┌──

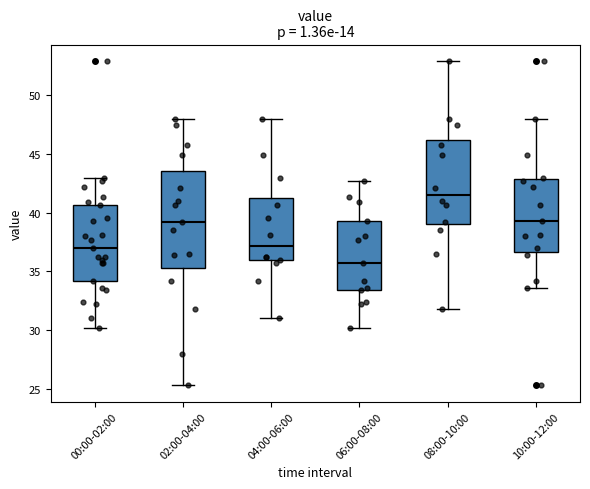

Where does the upper whisker of the box for 00:00-02:00 end on the y-axis? The values are not printed on the chart, so give them approximately, as read against the axis.

43.0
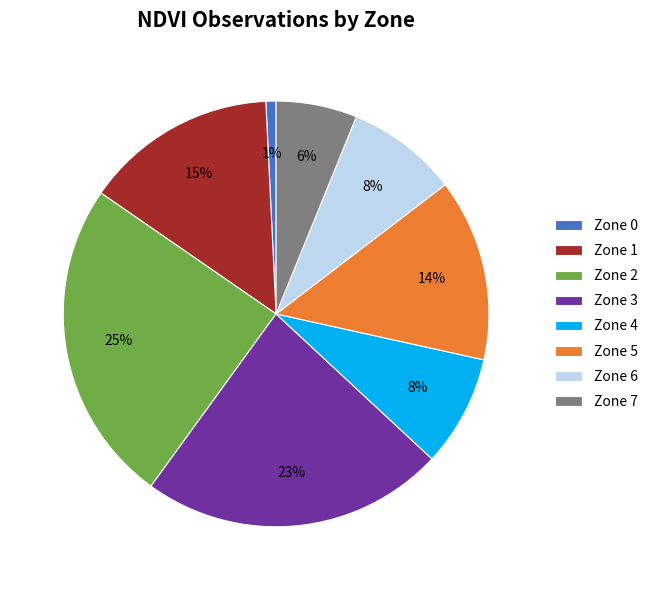

To the nearest percent, what is the combined percentage of Zone 3 and Zone 1?

38%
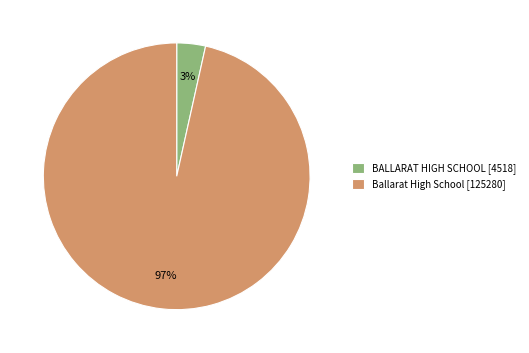

Count the number of slices in the pie.

2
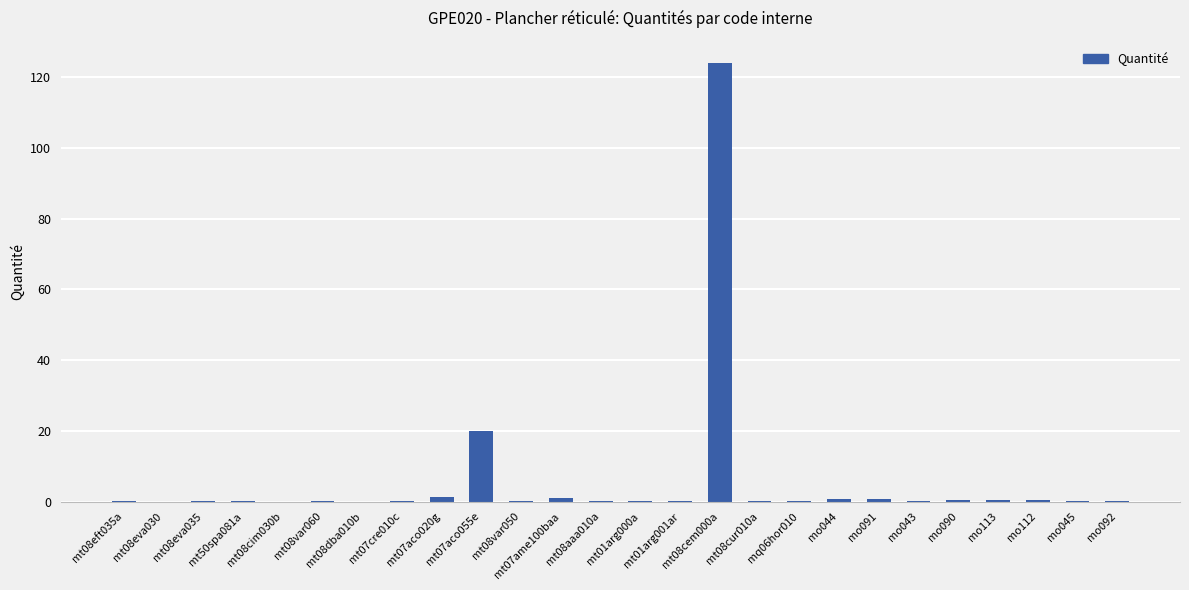

What is the greatest value displayed?

124.1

└──

WHAT YOU NEED TO DO: Can you write out all the rows again, switching "slices" to "wedges" and leaving everything else unchanged, but without the pictures?

RESPONSE TO THIS TASK:
Where does the upper whisker of the box for 00:00-02:00 end on the y-axis? The values are not printed on the chart, so give them approximately, as read against the axis.

43.0

To the nearest percent, what is the combined percentage of Zone 3 and Zone 1?

38%

Count the number of wedges in the pie.

2

What is the greatest value displayed?

124.1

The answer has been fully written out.